In the same camp, we witnessed that a number of stranded individuals were aged 60 and above. With the COVID-19 pandemic sweeping across continents, children and the elderly need special medical attention as they are more prone. In the relief camp’s small faces, sanitation is not getting the attention it deserves.

June 13: What we could do on Day Two

A team of two visited families sheltered at the Baghjan High School centre, which received an influx of people from the Kordoiguri relief camp yesterday. We distributed 70 packages of supplies among around 100 stranded families; each package contained a set of essentials. We were also armed with a few miscellaneous items to be distributed as deemed necessary.

On our first day of visits, we came to know that the camps near the township have been receiving a fair share of people’s attention, but others are being ignored. Thus we chose to consider the ones receiving less relief materials. The people in the Baghjan High School camp, along with those sheltered  before in Kordoiguri, had to protest with placards in order to have their basic needs met.

People at the relief camp at Guijan High School protesting to demand basic amenities. Photo: Bornil Jonak Phukan

What next?

What appears to be the need of the hour is proper rehabilitation and a reframing of livelihood possibilities for the stranded families. As far as we have seen, the concerns remain largely centred on the people of Baghjan; issues of the neighbouring settlements, of Notun Gaon or Barekuri areas for instance, have not yet come to the fore.

The imminent health hazards for those in close proximity to the site of the fire, following a prolonged exposure to a gas leakage, cannot readily be ruled out; displaced people are complaining of skin rashes and itchy eyes. One person from a nearby village panicked, telling us: “What happened right in front of our eyes was something we had never foreseen. Everything turned sinister. We fear that the very air we are breathing; the water we are accustomed to using is went contaminated.

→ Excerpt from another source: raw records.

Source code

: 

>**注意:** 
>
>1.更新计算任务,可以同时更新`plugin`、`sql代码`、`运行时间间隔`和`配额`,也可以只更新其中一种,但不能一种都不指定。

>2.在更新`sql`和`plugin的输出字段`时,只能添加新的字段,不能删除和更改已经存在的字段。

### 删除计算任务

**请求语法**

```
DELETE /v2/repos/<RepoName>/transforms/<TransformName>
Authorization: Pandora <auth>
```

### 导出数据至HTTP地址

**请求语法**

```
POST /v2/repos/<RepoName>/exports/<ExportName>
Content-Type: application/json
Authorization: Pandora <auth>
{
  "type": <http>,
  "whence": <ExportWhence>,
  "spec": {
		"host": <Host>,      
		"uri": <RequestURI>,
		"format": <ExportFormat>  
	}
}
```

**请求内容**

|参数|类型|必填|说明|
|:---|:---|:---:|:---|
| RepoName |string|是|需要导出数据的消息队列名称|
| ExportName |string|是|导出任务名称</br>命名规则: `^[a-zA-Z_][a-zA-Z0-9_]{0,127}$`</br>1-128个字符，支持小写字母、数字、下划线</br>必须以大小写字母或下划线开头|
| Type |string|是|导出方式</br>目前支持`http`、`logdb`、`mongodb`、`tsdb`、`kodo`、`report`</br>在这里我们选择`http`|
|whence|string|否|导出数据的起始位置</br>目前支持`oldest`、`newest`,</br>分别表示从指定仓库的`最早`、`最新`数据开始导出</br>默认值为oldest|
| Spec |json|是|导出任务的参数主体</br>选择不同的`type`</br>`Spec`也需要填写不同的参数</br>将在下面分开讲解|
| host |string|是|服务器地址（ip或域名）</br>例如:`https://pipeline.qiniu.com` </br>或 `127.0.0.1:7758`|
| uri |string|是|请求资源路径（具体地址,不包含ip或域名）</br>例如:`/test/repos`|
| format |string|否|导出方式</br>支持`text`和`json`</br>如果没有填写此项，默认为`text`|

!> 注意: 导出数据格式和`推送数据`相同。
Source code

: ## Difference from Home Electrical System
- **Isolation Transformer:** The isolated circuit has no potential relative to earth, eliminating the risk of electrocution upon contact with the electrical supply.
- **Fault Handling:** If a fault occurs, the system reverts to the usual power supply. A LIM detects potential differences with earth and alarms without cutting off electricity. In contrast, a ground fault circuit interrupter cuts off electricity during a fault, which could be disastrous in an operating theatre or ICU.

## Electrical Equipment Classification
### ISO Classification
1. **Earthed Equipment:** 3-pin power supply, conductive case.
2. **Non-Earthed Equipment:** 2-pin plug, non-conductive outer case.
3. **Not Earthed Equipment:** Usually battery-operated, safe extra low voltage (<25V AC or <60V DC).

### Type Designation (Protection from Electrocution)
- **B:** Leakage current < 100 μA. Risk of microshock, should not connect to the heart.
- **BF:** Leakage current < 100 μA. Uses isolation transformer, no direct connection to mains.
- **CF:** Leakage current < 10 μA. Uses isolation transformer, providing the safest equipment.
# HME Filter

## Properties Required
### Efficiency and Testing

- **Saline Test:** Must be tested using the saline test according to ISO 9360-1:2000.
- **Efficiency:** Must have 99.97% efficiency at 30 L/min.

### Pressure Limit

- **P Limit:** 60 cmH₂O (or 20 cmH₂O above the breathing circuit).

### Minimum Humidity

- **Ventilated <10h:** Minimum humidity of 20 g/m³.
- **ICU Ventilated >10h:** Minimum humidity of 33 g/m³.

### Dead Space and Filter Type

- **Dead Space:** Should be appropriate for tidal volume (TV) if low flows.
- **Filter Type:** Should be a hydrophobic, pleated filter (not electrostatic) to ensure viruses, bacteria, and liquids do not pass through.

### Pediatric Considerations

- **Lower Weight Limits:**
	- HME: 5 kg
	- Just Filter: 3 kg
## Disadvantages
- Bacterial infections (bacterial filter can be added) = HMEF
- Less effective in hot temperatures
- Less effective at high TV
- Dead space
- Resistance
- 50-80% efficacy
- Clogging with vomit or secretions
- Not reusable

If you ask, everyone will tell you they have an irritation in the skin or an itchiness in the eyes.”

The possibility of serious health implications has not yet been addressed. Oil India Limited must be accountable for the sufferings of the Baghjan victims. The displaced are in situations worse than we imagined, and their woes may worsen if no one makes sustained efforts to rehabilitate them. It is time for everyone working for the cause from different walks of life (academics, ecologists, activists and so on) to take cognisance of the principle of “polluter pays” principle, and so must the patrons of OIL.

Bornil Jonak Phukan is with the Department of Cultural Studies and Ajitabh Hazarika with the Department of English at Tezpur University.